La naturaleza comenzaba a tomar a mi escéptica mirada, unas formas y colores que se hacían rebeldes a mi afán clasificador. Lo que antes era simplemente verde, marrón o colorado, se convertía en una polifonía de un extraño ordenamiento. Caótico, fluido y en vital movimiento era todo lo que antes era capaz de atrapar con mis palabras, pero que ahora se hacía escurridizo. Uno más uno, dejó de ser lógico, y lo antagónico llegó a ser lo mismo. Cuando la barba cubría hasta mi medio abdomen y los cueros que me cubrían convertidos ya en corteza dura se habían hecho uno con mi piel, fue que llegamos a esa extraña villa de la que tanto escuche y poca creencia le di hasta ese día. Seres tan pequeños como un dedo se movían entre mis piernas, a la vez que de su boca restallaban las más potentes voces que jamás había oído. Eran verdaderos estruendos similares a la amenaza de un cielo que anticipa la tormenta. Nos llevaron donde su líder, un escuálido anciano que sentado sobre su angostisima cadera, plegaba sus piernas a modo de las ancas de una rana.

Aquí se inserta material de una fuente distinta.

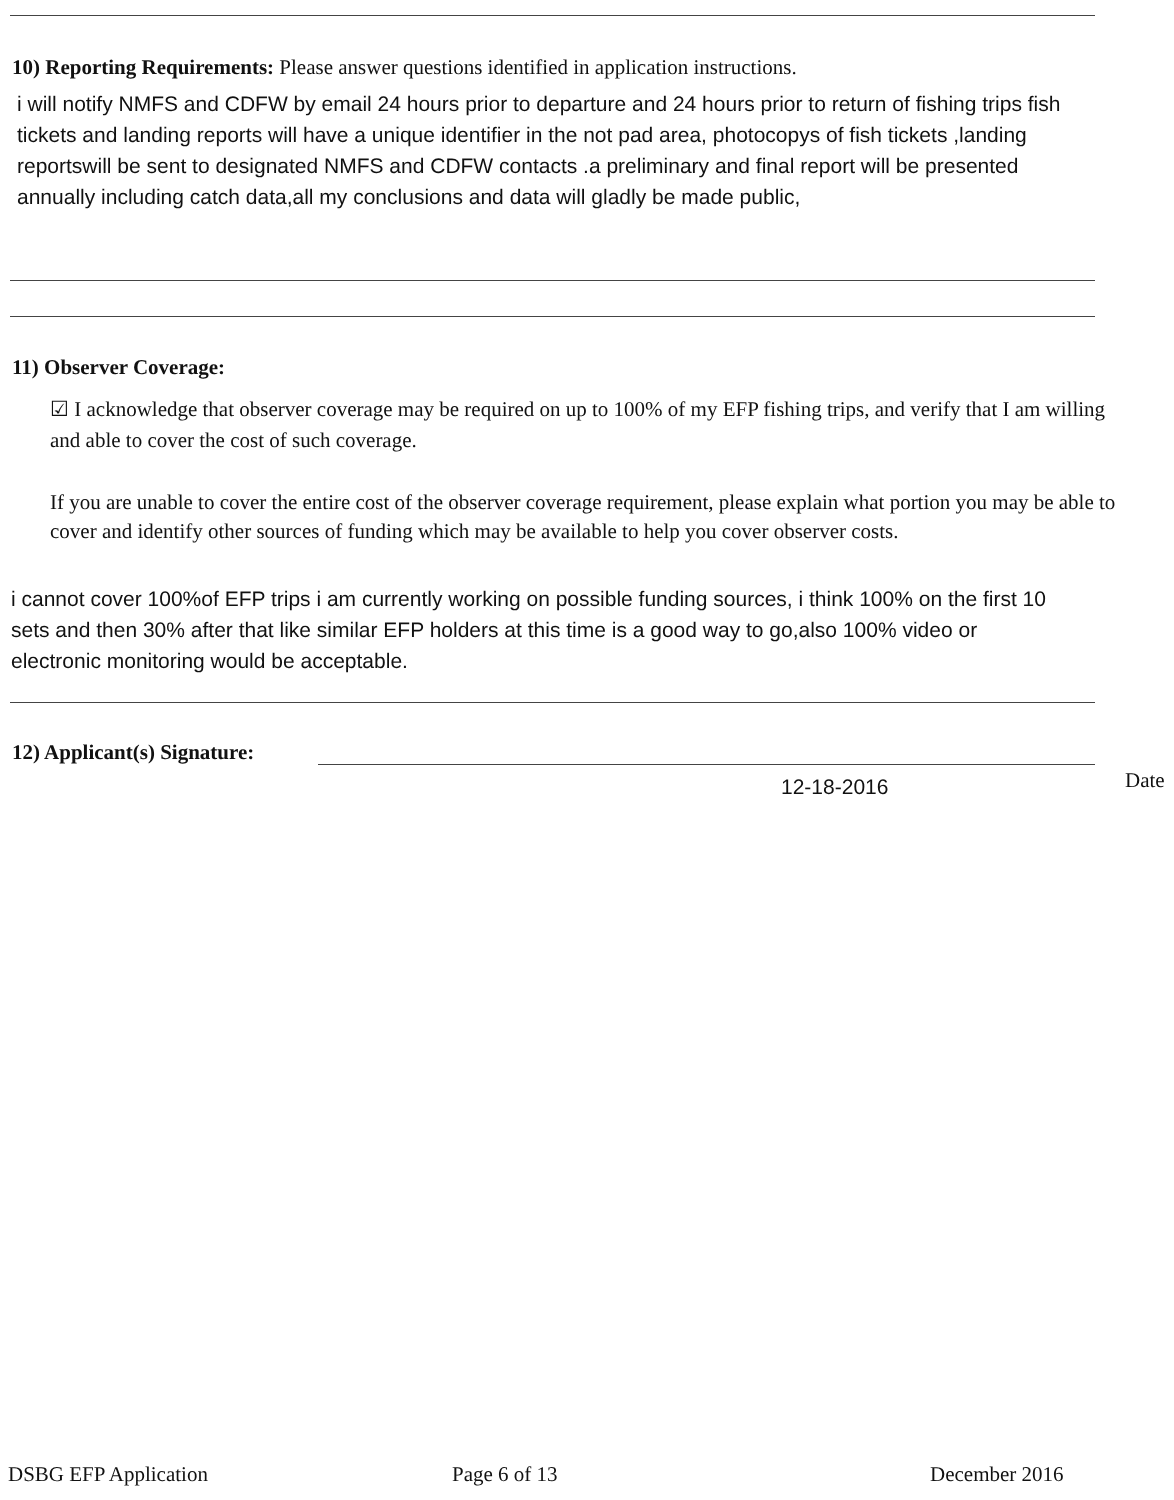10) Reporting Requirements: Please answer questions identified in application instructions.
i will notify NMFS and CDFW by email 24 hours prior to departure and 24 hours prior to return of fishing trips fish tickets and landing reports will have a unique identifier in the not pad area, photocopys of fish tickets ,landing reportswill be sent to designated NMFS and CDFW contacts .a preliminary and final report will be presented annually including catch data,all my conclusions and data will gladly be made public,
11) Observer Coverage:
☑ I acknowledge that observer coverage may be required on up to 100% of my EFP fishing trips, and verify that I am willing and able to cover the cost of such coverage.
If you are unable to cover the entire cost of the observer coverage requirement, please explain what portion you may be able to cover and identify other sources of funding which may be available to help you cover observer costs.
i cannot cover 100%of EFP trips i am currently working on possible funding sources, i think 100% on the first 10 sets and then 30% after that like similar EFP holders at this time is a good way to go,also 100% video or electronic monitoring would be acceptable.
12) Applicant(s) Signature:
12-18-2016 Date
DSBG EFP Application Page 6 of 13 December 2016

Sus extremidades inferiores eran de tal largor que más simulaban un tonel sobre unos largos zancos y apenas se hubo puesto en pie, llegó al menos a cuatro metros de estatura medidos desde sus talones hasta su encumbrada coronilla. Su nariz tenia la longitud de dos brazadas de gigante y de sus narinas colgaban unos espesos y anudados juncos de un gris cenizo. Su voz melodiosa nos invitó a “pastar” y a compartir de la hospitalidad de su aldea. Sus carcajadas no cesaban con la perplejidad de mi mirada. Le pedí me hiciera un censo de todas aquellas criaturas que andaran, volaran, se arrastraran o nadaran en su villa. Su líder rió aun más fuerte sin poder entender mi lógica binaria. Resuelto le expliqué que mi trabajo era la construcción de la suma taxonómica de la vida, pero sus carcajadas retumbaron de nuevo con tal poder que los bejucos de su nariz se zarandearon con violencia. La vida no tiene norma y quien la normaliza asegura su fin, fue su grave sentencia, y acto seguido, soltó una nueva risotada que hizo vibrar mi pecho.

Es la imaginación la que define a la vida en sus posibilidades, y es así como los hay que escuchan con los pies y a quien unas amplias orejas sirven para ver el mundo. Mi primo tiene sus ojos en la espalda y lo que algunos les repugna, a él le alimenta y le da sustento. Nuestros protectores tienen el mundo en sus rodillas y sienten el vibrar de la hierba cuando nace, se trasladan a rastras sobre la tierra y perciben los olores con las yemas de sus dedos. Los hay con cuerpos de gusanos, lisos y llanos como una tabla, que ágiles hacen piruetas en el cielo, mientras sus hermanos, alados y emplumados, son los más ágiles nadadores en la tierra. Todas las cosas se pueden decir naturales y son importantes para la vida. Gritó a vivo pulmón mientras de su nariz, al mismísimo estilo de una flauta traversa, sonaba una bellísima canción interpretada por un pigmeo de manazas descomunales.

Me hospede en su aldea por un tiempo desconocido, pues sus días tenían la duración de medio año y la noche el mismo tiempo tomaba. Participé de sus jornadas, aprendí a hacer fuego con la boca, a leer entre renglones y a considerar la vida en su varianza. A mi regreso, con el pelo color tiza, intenté contar mi historia entre colegas, pero tercos y duros como tapias, me llamaron loco y buscaron encerrarme. Ahora, con la licencia que me da la locura, me dedico a contar esta historia al que capaz sea de escucharla con sus piernas.